What to produce — Copy the text from the items below exactly, starting at the very first line and ending at the line that contains "開花を行うことで★6ランクに進化し、イラストやドット絵の変化、", including both of those lines.

Record set —
------------------------

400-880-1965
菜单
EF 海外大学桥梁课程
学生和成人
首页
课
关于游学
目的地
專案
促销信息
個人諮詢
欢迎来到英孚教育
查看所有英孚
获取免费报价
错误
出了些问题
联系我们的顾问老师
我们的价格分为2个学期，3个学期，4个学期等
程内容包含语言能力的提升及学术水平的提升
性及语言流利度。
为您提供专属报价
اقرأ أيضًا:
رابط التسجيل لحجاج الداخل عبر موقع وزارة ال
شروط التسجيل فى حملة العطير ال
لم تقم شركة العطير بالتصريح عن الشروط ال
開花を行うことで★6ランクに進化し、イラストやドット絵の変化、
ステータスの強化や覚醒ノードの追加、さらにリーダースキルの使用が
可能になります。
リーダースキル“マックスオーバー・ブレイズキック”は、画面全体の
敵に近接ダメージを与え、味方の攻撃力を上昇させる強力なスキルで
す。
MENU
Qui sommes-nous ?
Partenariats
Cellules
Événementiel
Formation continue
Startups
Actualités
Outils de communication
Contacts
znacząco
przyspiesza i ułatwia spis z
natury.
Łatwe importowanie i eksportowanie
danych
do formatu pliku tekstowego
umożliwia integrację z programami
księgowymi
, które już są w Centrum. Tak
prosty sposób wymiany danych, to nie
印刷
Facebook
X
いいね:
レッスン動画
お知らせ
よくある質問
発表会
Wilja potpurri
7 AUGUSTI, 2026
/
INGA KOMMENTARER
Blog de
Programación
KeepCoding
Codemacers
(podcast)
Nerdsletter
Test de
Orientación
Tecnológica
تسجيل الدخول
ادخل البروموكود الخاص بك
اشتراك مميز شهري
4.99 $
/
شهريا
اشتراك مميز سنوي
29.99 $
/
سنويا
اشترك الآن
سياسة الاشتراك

------------------------

Output below —
400-880-1965
菜单
EF 海外大学桥梁课程
学生和成人
首页
课
关于游学
目的地
專案
促销信息
個人諮詢
欢迎来到英孚教育
查看所有英孚
获取免费报价
错误
出了些问题
联系我们的顾问老师
我们的价格分为2个学期，3个学期，4个学期等
程内容包含语言能力的提升及学术水平的提升
性及语言流利度。
为您提供专属报价
اقرأ أيضًا:
رابط التسجيل لحجاج الداخل عبر موقع وزارة ال
شروط التسجيل فى حملة العطير ال
لم تقم شركة العطير بالتصريح عن الشروط ال
開花を行うことで★6ランクに進化し、イラストやドット絵の変化、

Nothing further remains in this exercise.